● Work required: Keep the images out while you retype all of the data exactly.

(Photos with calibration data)
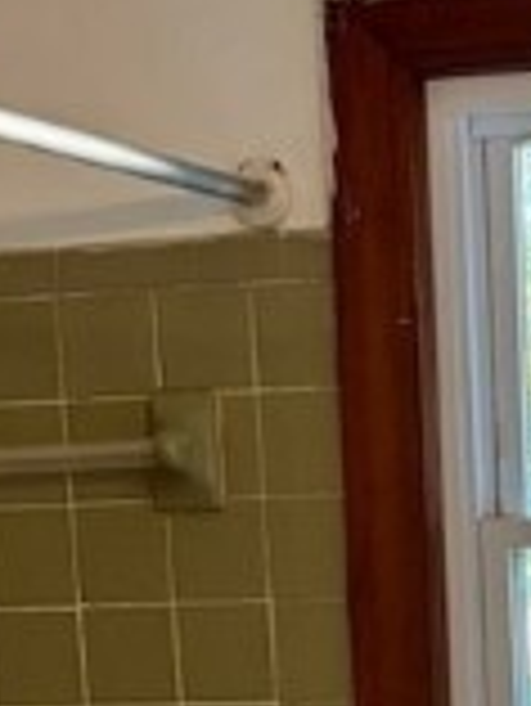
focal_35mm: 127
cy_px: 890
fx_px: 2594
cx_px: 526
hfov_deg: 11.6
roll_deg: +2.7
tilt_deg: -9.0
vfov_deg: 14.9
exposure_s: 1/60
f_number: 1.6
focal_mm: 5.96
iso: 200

● Task result:
focal_35mm: 127
cy_px: 890
fx_px: 2594
cx_px: 526
hfov_deg: 11.6
roll_deg: +2.7
tilt_deg: -9.0
vfov_deg: 14.9
exposure_s: 1/60
f_number: 1.6
focal_mm: 5.96
iso: 200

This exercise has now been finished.